§ INSTRUCTIONS FOR THE TASK: Look through the data that follows and copy each line with the string "abra".

[Start of section]

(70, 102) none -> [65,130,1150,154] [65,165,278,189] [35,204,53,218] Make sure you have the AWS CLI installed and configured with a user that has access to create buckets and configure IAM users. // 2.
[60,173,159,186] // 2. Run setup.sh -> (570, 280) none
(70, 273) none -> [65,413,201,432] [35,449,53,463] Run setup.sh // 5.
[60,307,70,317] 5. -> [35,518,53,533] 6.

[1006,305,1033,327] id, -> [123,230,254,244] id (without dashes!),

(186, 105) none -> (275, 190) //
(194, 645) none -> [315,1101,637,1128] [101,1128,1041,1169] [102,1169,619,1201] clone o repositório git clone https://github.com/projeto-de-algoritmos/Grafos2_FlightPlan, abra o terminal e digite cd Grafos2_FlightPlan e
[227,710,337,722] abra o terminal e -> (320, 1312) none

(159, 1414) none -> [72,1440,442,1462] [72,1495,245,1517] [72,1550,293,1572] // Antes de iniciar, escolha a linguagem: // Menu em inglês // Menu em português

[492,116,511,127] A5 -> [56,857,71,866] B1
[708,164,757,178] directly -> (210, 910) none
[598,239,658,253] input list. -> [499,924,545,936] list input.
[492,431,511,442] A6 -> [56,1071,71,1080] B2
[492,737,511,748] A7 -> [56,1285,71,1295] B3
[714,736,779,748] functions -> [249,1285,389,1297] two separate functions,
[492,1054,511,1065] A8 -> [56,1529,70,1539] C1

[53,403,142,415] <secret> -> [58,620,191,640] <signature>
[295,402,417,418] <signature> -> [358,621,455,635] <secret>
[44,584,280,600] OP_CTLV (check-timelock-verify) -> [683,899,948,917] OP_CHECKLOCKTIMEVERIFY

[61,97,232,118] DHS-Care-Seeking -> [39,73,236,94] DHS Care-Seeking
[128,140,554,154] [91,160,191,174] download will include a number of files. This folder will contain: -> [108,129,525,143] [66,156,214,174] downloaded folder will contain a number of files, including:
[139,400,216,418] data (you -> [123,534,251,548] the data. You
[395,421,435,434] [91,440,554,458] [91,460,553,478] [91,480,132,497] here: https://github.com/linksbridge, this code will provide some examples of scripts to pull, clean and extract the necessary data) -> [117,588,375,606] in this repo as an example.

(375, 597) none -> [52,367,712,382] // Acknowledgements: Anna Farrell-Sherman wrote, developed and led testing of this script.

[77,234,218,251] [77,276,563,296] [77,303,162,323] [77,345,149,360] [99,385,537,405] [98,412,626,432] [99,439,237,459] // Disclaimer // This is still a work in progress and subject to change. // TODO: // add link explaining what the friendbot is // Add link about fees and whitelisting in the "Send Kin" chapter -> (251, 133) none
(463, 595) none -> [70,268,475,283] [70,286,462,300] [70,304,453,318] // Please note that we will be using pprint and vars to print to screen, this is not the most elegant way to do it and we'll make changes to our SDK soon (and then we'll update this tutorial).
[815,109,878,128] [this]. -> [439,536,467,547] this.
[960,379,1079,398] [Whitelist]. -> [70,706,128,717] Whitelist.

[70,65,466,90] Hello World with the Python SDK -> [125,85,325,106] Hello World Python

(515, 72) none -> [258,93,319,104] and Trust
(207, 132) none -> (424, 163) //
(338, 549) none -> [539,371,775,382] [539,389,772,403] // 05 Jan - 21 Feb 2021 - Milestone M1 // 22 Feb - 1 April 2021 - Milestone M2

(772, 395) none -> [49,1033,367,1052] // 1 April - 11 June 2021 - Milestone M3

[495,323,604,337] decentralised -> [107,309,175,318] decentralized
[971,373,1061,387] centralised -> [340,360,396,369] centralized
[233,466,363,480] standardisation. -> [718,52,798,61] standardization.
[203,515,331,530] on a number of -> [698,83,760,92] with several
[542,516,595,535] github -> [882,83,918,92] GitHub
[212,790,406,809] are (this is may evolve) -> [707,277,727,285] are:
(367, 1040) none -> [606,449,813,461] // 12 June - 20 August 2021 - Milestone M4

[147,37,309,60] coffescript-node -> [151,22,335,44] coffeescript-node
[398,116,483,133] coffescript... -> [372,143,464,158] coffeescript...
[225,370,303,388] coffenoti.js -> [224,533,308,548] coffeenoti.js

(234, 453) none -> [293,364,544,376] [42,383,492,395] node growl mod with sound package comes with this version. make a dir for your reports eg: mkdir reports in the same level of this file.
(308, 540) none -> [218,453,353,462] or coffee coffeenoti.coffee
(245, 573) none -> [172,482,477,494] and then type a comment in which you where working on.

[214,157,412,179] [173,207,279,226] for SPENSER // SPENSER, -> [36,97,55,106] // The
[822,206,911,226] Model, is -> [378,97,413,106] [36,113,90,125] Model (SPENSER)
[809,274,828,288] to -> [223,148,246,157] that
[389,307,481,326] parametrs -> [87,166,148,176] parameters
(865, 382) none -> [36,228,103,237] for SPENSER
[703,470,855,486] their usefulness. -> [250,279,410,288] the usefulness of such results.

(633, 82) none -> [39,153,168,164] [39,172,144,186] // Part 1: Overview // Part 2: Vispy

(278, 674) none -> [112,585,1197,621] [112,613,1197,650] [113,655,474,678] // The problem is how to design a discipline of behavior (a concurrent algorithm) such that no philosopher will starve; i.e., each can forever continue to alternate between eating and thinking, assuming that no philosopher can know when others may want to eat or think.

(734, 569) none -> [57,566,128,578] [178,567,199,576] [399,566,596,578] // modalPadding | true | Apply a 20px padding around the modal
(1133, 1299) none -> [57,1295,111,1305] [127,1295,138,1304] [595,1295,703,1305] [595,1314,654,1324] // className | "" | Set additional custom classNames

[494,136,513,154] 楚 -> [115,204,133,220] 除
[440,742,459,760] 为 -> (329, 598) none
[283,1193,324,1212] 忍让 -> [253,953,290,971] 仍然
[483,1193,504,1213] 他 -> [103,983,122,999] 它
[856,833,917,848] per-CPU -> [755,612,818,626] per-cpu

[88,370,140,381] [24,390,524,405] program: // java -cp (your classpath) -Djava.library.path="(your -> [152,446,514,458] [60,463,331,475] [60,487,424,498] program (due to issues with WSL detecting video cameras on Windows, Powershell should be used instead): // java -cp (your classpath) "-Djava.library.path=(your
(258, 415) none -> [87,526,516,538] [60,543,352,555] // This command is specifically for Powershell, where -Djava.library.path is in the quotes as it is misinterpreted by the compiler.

[End of section]

§ RESULT:
(194, 645) none -> [315,1101,637,1128] [101,1128,1041,1169] [102,1169,619,1201] clone o repositório git clone https://github.com/projeto-de-algoritmos/Grafos2_FlightPlan, abra o terminal e digite cd Grafos2_FlightPlan e
[227,710,337,722] abra o terminal e -> (320, 1312) none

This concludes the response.